Throws std::logical_error
if str_1.size() != str_2.size()
.
Examples
Trimming strings
[ Run this code ]
using namespace utl;
assert(stre::trim_left( " lorem ipsum ") == "lorem ipsum ");
assert(stre::trim_right(" lorem ipsum ") == " lorem ipsum" );
assert(stre::trim( " lorem ipsum ") == "lorem ipsum" );
assert(stre::trim("__ASSERT_MACRO__", '_') == "ASSERT_MACRO");
Padding strings
[ Run this code ]
using namespace utl;
assert(stre::pad_left( "value", 9) == " value");
assert(stre::pad_right("value", 9) == "value ");
assert(stre::pad( "value", 9) == " value ");
assert(stre::pad(" label ", 15, '-') == "---- label ----");
assert(stre::pad_with_leading_zeroes(17) == "0000000017");
Converting string case
[ Run this code ]
using namespace utl;
assert(stre::to_lower("Lorem Ipsum") == "lorem ipsum");
assert(stre::to_upper("lorem ipsum") == "LOREM IPSUM");
Using substring checks
[ Run this code ]
using namespace utl;
assert(stre::starts_with("lorem ipsum", "lorem"));
assert(stre::ends_with( "lorem ipsum", "ipsum"));
assert(stre::contains( "lorem ipsum", "em ip"));
Performing token manipulations
[ Run this code ]
using namespace utl;
// Replacing tokens
assert(stre::replace_all_occurrences("xxxAAxxxAAxxx", "AA", "BBB") == "xxxBBBxxxBBBxxx" );
// Splitting by delimiter
auto tokens = stre::split_by_delimiter("aaa,bbb,ccc,", ",");
assert(tokens.size() == 3);
assert(tokens[0] == "aaa");
assert(tokens[1] == "bbb");
assert(tokens[2] == "ccc");
// Splitting by complex delimiter while keeping the empty tokens
tokens = stre::split_by_delimiter("(---)lorem(---)ipsum", "(---)", true);
assert(tokens.size() == 3);
assert(tokens[0] == "");
assert(tokens[1] == "lorem");
assert(tokens[2] == "ipsum");
Using other utilities
[ Run this code ]
using namespace utl;
// Repeating chars/strings
assert(stre::repeat_char( 'h', 7) == "hhhhhhh" );
assert(stre::repeat_string("xo-", 5) == "xo-xo-xo-xo-xo-");
// Escaping control chars in a string
const std::string text = "this text\r will get messed up due to\r carriage returns.";
std::cout
<< "Original string prints like this:\n" << text << "\n\n"
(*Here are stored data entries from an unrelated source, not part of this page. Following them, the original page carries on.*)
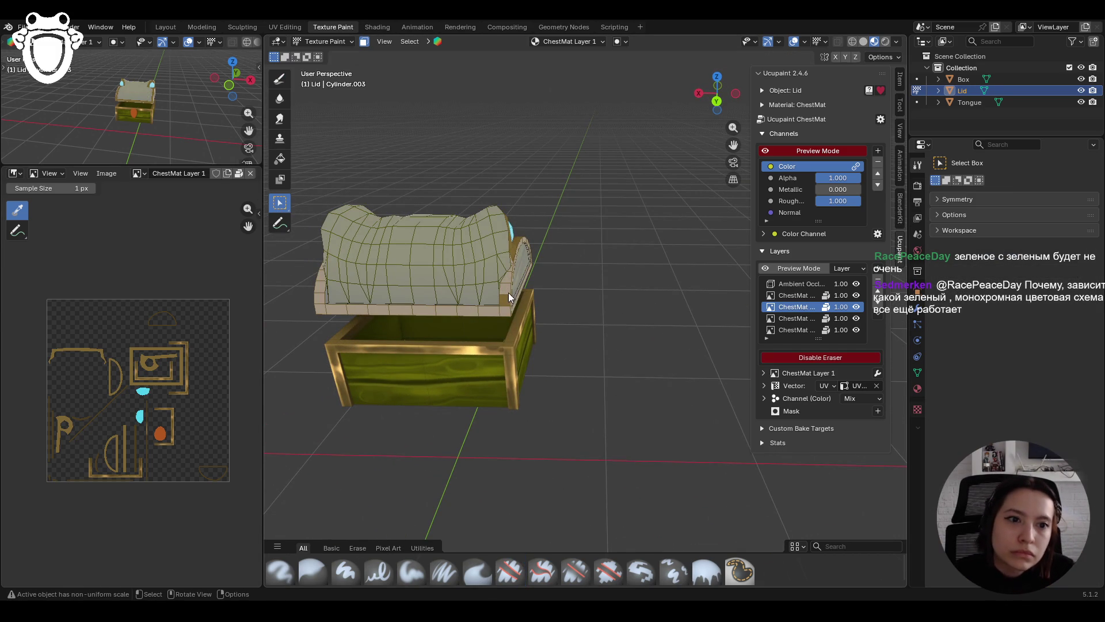
pyautogui.moveTo(514, 267)
pyautogui.mouseDown(button='middle')
pyautogui.moveTo(488, 283)
pyautogui.moveTo(519, 298)
pyautogui.mouseUp(button='middle')
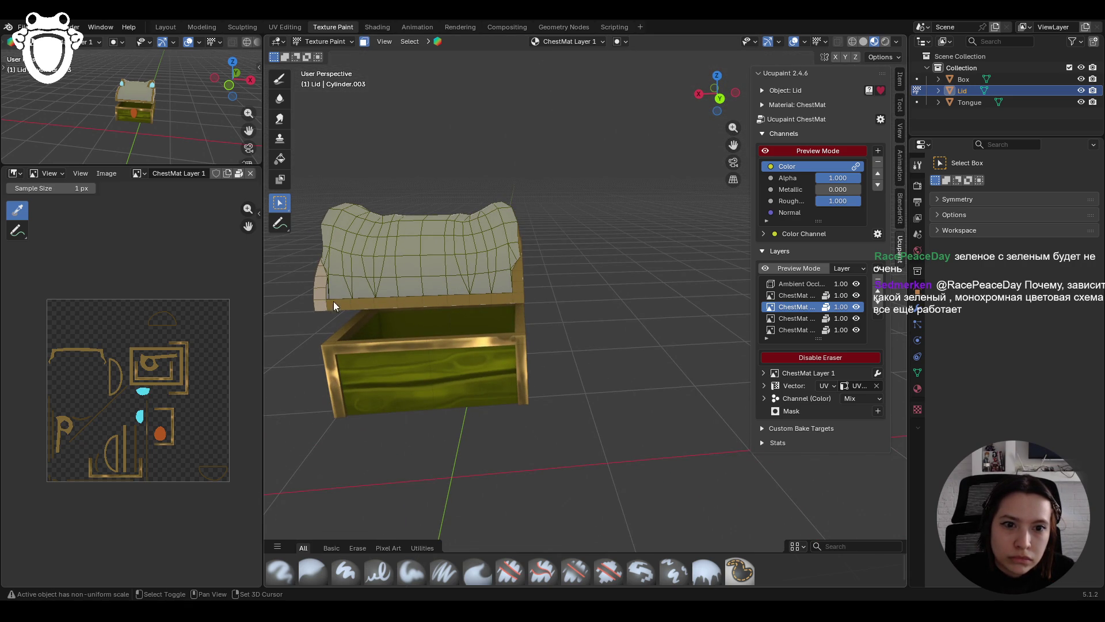
pyautogui.moveTo(320, 274)
pyautogui.mouseDown(button='middle')
pyautogui.moveTo(419, 301)
pyautogui.moveTo(598, 305)
pyautogui.moveTo(478, 295)
pyautogui.moveTo(489, 271)
pyautogui.moveTo(506, 268)
pyautogui.moveTo(579, 283)
pyautogui.moveTo(607, 306)
pyautogui.moveTo(541, 316)
pyautogui.mouseUp(button='middle')
pyautogui.moveTo(742, 167)
pyautogui.mouseDown(button='middle')
pyautogui.moveTo(634, 271)
pyautogui.moveTo(588, 258)
pyautogui.moveTo(549, 292)
pyautogui.moveTo(633, 312)
pyautogui.moveTo(553, 281)
pyautogui.mouseUp(button='middle')
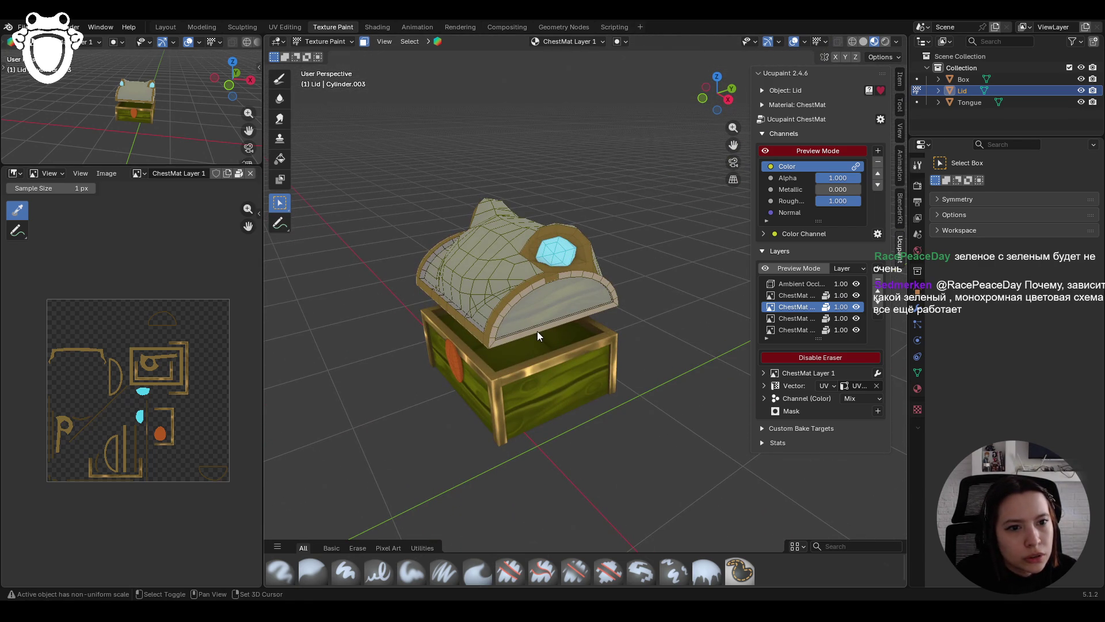
pyautogui.press('e')
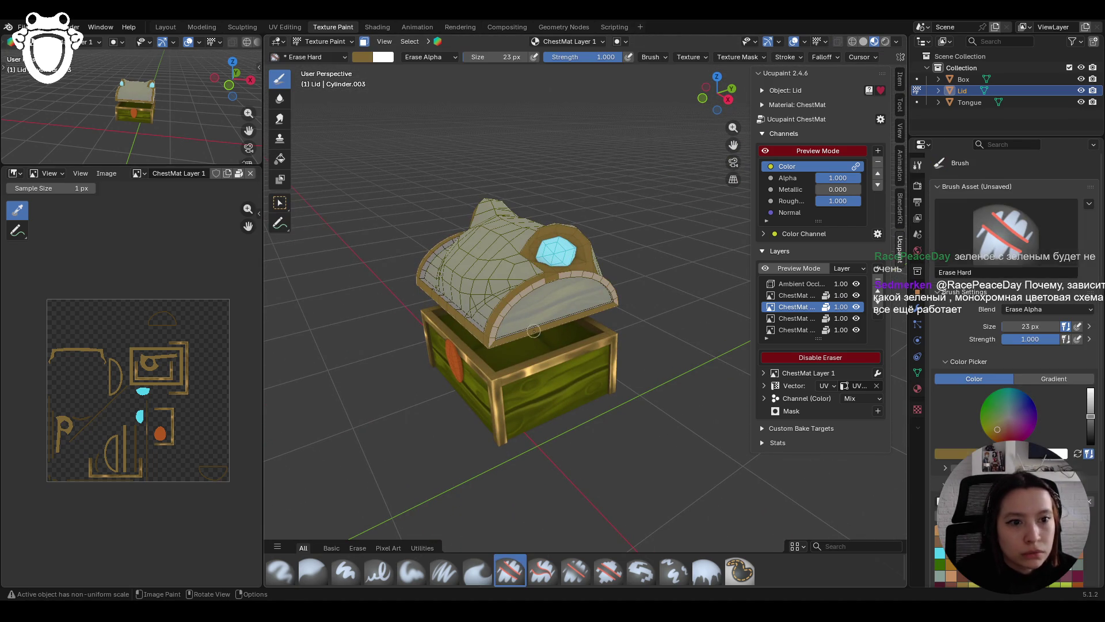
pyautogui.moveTo(533, 331)
pyautogui.mouseDown(button='middle')
pyautogui.moveTo(357, 259)
pyautogui.moveTo(276, 204)
pyautogui.moveTo(565, 299)
pyautogui.mouseUp(button='middle')
pyautogui.press('w')
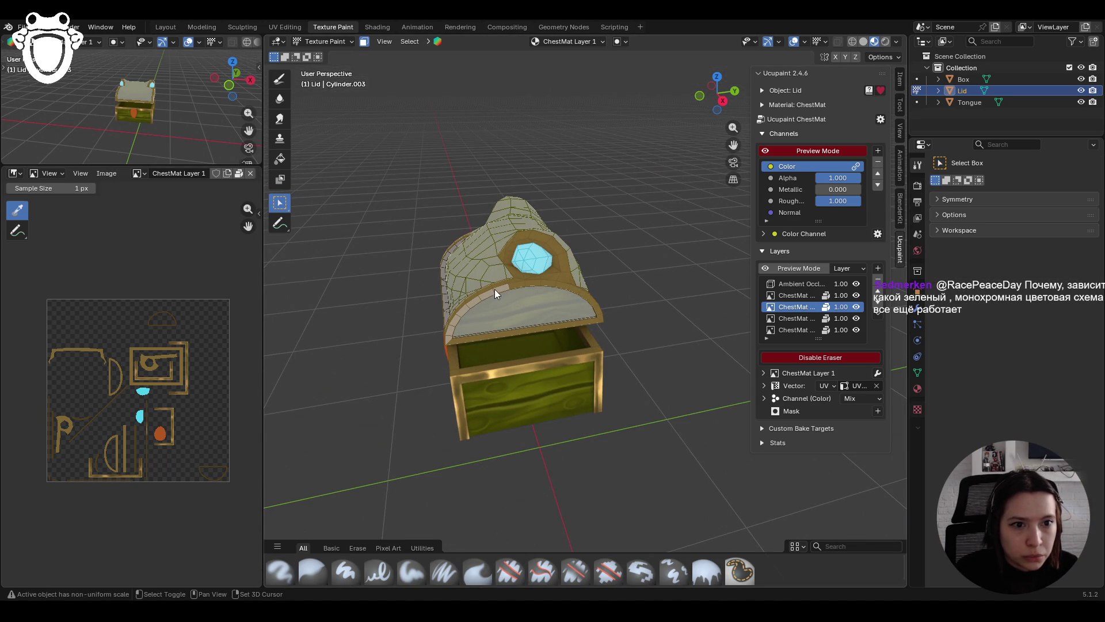
pyautogui.moveTo(450, 336)
pyautogui.mouseDown(button='middle')
pyautogui.moveTo(428, 329)
pyautogui.moveTo(616, 323)
pyautogui.mouseUp(button='middle')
<< "Escaped string prints like this:\n" << stre::escape_control_chars(text) << "\n\n";
// Getting index of difference
assert(stre::index_of_difference("xxxAxx", "xxxxxx") == 3);
Output:
Original string prints like this:
carriage returns.p due to
Escaped string prints like this:
this text\r will get messed up due to\r carriage returns.